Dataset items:
========

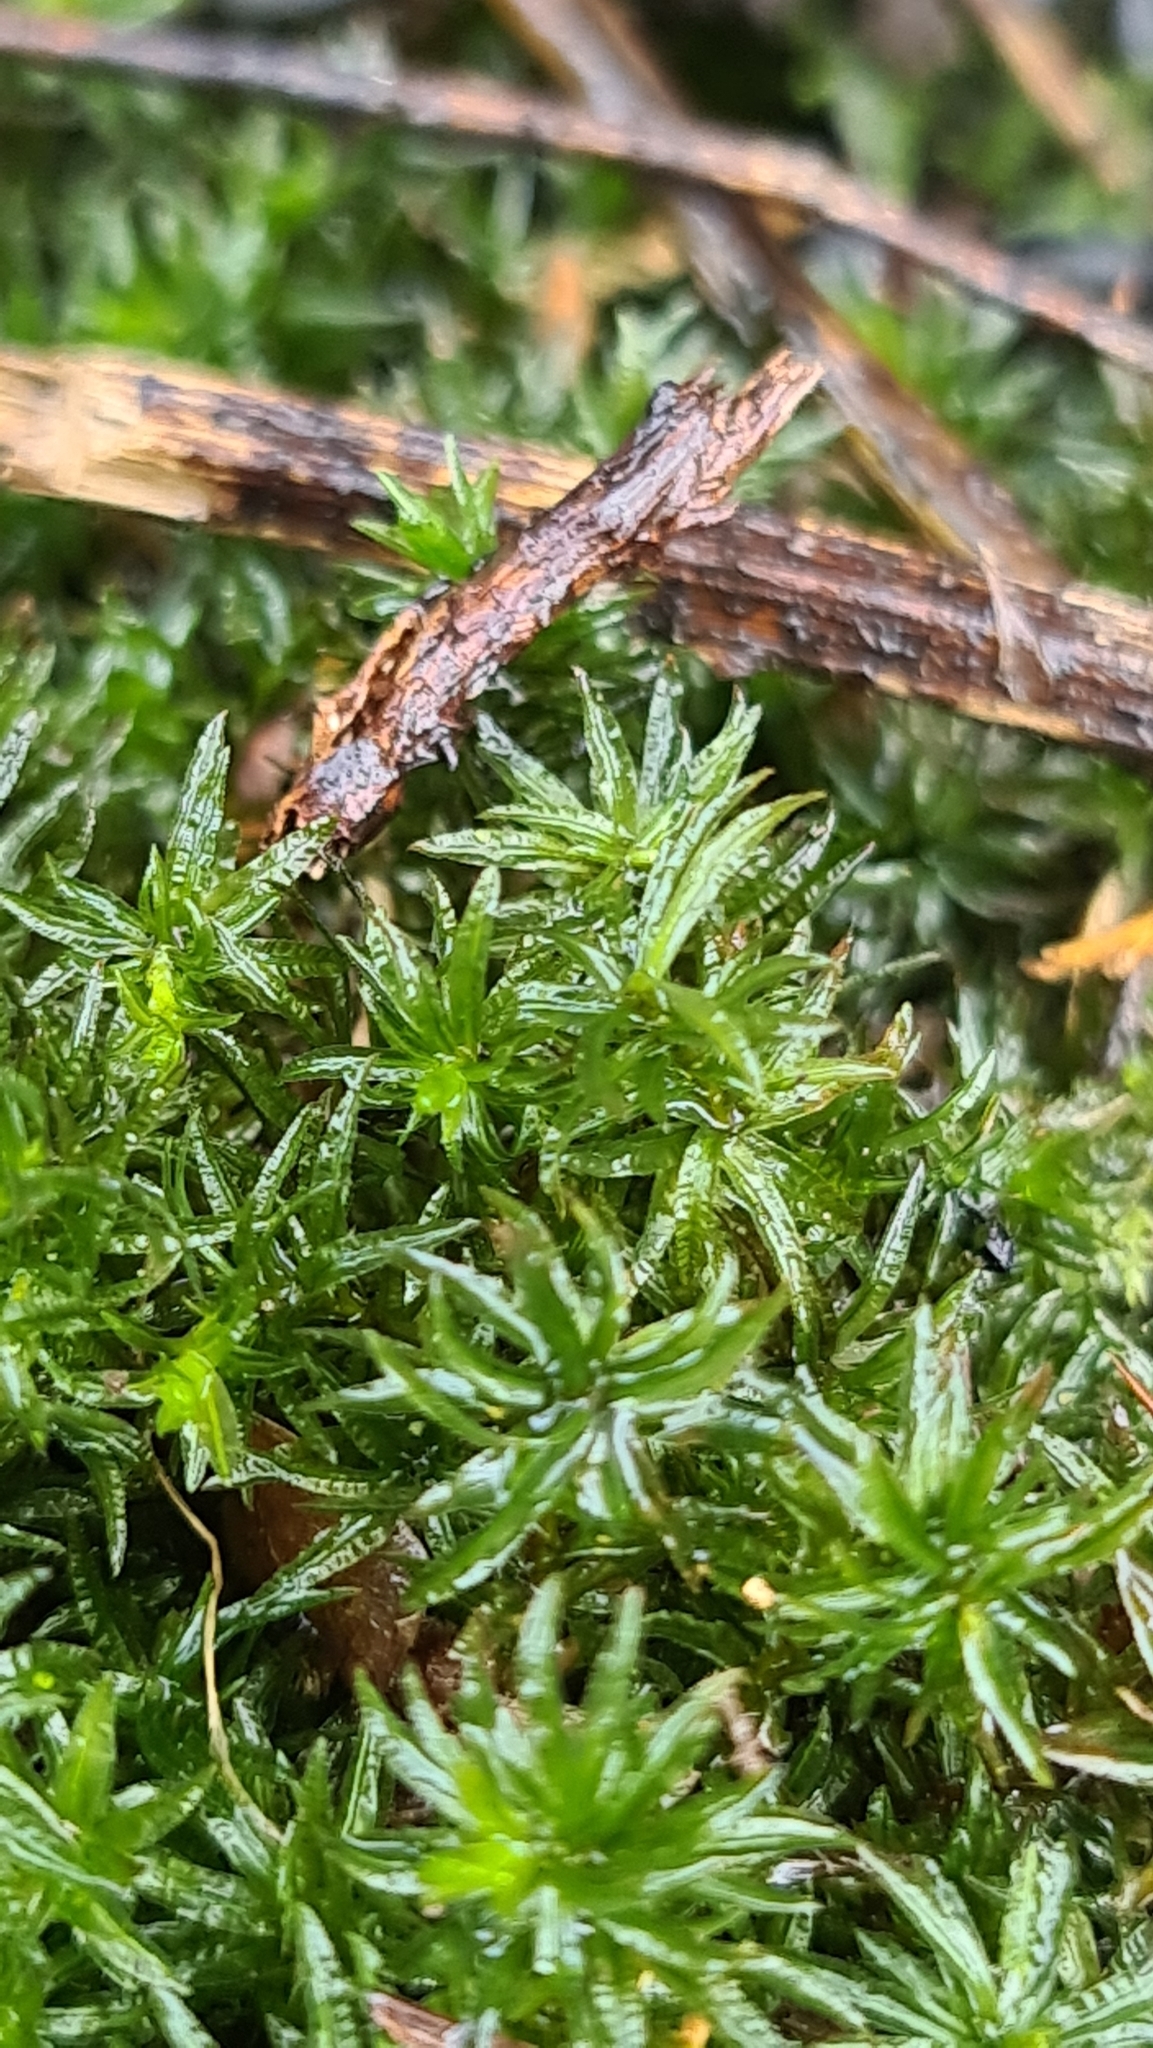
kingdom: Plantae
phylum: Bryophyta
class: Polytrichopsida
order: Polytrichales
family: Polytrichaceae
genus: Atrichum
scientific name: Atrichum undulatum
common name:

========

→ SHORT EXERCISE
Rewrite the listing with "scientific name" renamed to "species name", changing nothing else. Leave the pictures out.

→ RESULT
kingdom: Plantae
phylum: Bryophyta
class: Polytrichopsida
order: Polytrichales
family: Polytrichaceae
genus: Atrichum
species name: Atrichum undulatum
common name:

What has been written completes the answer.